#### [WHAT YOU HAVE TO DO]
Restate word for word the line with "поэтому это единственная" and all lines after it; please stop only at the end of the listing below.
TASK MATERIAL below:
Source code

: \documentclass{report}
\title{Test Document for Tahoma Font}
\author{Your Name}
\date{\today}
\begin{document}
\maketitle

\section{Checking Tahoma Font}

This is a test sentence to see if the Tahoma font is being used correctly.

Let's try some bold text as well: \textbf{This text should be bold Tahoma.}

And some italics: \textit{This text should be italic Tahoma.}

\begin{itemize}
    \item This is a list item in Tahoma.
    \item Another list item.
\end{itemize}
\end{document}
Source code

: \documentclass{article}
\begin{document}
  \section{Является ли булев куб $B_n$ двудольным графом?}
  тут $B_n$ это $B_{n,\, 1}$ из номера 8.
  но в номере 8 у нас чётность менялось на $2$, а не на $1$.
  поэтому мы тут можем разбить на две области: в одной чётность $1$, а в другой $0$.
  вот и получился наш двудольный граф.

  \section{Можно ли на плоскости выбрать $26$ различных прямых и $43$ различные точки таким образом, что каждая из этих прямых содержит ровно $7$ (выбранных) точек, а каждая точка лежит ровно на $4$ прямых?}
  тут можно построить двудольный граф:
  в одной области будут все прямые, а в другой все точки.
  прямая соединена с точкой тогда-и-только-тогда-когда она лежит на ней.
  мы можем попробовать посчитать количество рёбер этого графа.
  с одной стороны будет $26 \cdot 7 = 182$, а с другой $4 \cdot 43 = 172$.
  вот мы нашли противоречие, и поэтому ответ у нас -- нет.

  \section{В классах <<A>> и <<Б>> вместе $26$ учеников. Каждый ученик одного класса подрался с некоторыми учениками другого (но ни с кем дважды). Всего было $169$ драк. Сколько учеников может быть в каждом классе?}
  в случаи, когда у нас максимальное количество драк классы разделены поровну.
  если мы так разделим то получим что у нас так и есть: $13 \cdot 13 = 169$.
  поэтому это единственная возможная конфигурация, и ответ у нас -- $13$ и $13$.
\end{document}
End of TASK MATERIAL.
#### [RESPONSE BELOW]
  поэтому это единственная возможная конфигурация, и ответ у нас -- $13$ и $13$.
\end{document}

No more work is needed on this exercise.